*Text block*.
::::::::::

Design One time telephone surveys.
Setting Northern California.
Participants 853 members of Kaiser Permanente Northern California, aged 18-75, who had been seen by a primary care provider for a chronic health problem at least once in the prior six months.
Results The response rate was 53.4% (853/1598) of all members who were eligible to participate, and 73.2% (853/1165) of all who could be reached by telephone. Most respondents (50-84%) judged it acceptable for doctors to recommend placebo treatments under conditions that varied according to doctors’ level of certainty about the benefits and safety of the treatment, the purpose of the treatment, and the transparency with which the treatment was described to patients. Only 21.9% of respondents judged that it was never acceptable for doctors to recommend placebo treatments. Respondents valued honesty by physicians regarding the use of placebos and believed that non-transparent use could undermine the relationship between patients and physicians.

::::::::::

*Given data*.
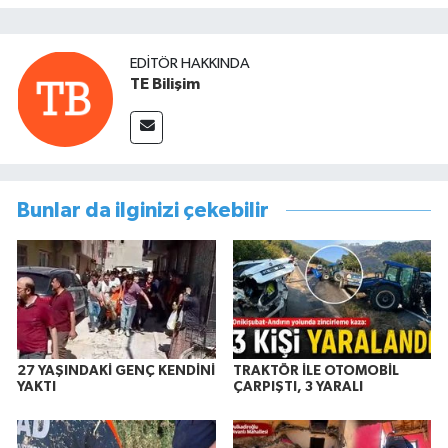
EDITÖR HAKKINDA
TE Bilişim
Bunlar da ilginizi çekebilir
27 YAŞINDAKİ GENÇ KENDİNİ
TRAKTÖR İLE OTOMOBİL
YAKTI
ÇARPIŞTI, 3 YARALI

::::::::::

*Parts of the exercise*.
1 - Condense the paragraph beginning "Results The response rate" from the placebo survey abstract into a bulleted list that keeps its main facts.
2 - Extend the abstract on patients' views of placebo treatments beyond its final sentence.

*Results by task*.
1 -
- Response rate: 53.4% (853/1598) of eligible members and 73.2% (853/1165) of those reachable by telephone.
- Most respondents (50–84%) found it acceptable for doctors to recommend placebo treatments. This depended on the doctor's certainty about the treatment's benefits and safety, the purpose of the treatment, and how transparently it was described to patients.
- Only 21.9% said recommending placebos was never acceptable.
- Respondents valued physician honesty about placebo use and believed non-transparent use could undermine the patient–physician relationship.

2 -
Conclusions Most patients in this survey seemed favorable to the idea of placebo treatments and valued honesty and transparency in this context, suggesting that physicians should consider engaging with patients to discuss their values and attitudes about the appropriateness of using treatments aimed at promoting placebo responses in the context of clinical decision making.